Bereits mit zehn Jahren hatte sie mehrere Sprachen fehlerlos beherrscht und was Mathematik und Naturwissenschaften anging, war es nicht selten vorgekommen, dass sie die Lehrer verbessert hatte. Es war also nicht überraschend, dass Rosie Blue bereits seit klein auf gelernt hatte, auf ihre Intelligenz stolz zu sein. Als ein Junge also am ersten Schultag laut "Streber" in Peters Richtung gerufen hatte, hatte sie reagiert. Ihre Reaktion hatte ganz normal begonnen, sie war aufgestanden, hatte mit weise gewählten Worten argumentiert und dem Jungen klar und deutlich machen wollen, dass bloss Menschen ohne Intelligenz andere verspotteten, die welche besassen.
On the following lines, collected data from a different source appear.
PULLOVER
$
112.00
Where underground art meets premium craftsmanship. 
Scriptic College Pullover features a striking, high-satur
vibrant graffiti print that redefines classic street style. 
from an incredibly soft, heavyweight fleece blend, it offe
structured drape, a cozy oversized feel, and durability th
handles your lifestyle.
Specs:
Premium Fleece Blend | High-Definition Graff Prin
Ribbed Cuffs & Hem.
Doch der Junge hatte bloss gelacht und so war dem temperamentvollen Mädchen gar nichts anderes übrig geblieben, als nach einem Buch zu greifen und es ihm über den Kopf zu ziehen.
Der erste Schultag hatte mit einem weinenden Jungen, einem Besuch beim Schulrektor und dem Beginn einer unzertrennlichen Freundschaft geendet.
Über die Mauer des Turmes lehnend, konnte Rosie nicht anders, als sich zu fragen, was Peter in diesem Moment tat. Was konnte so wichtig sein, dass er es alleine tun wollte? Wieso erzählte er es ihr nicht? Wieso hatte er begonnen, Geheimnisse vor ihr zu haben? Eine Welle der Trauer erfasste sie. Früher hatte er ihr immer alles erzählt.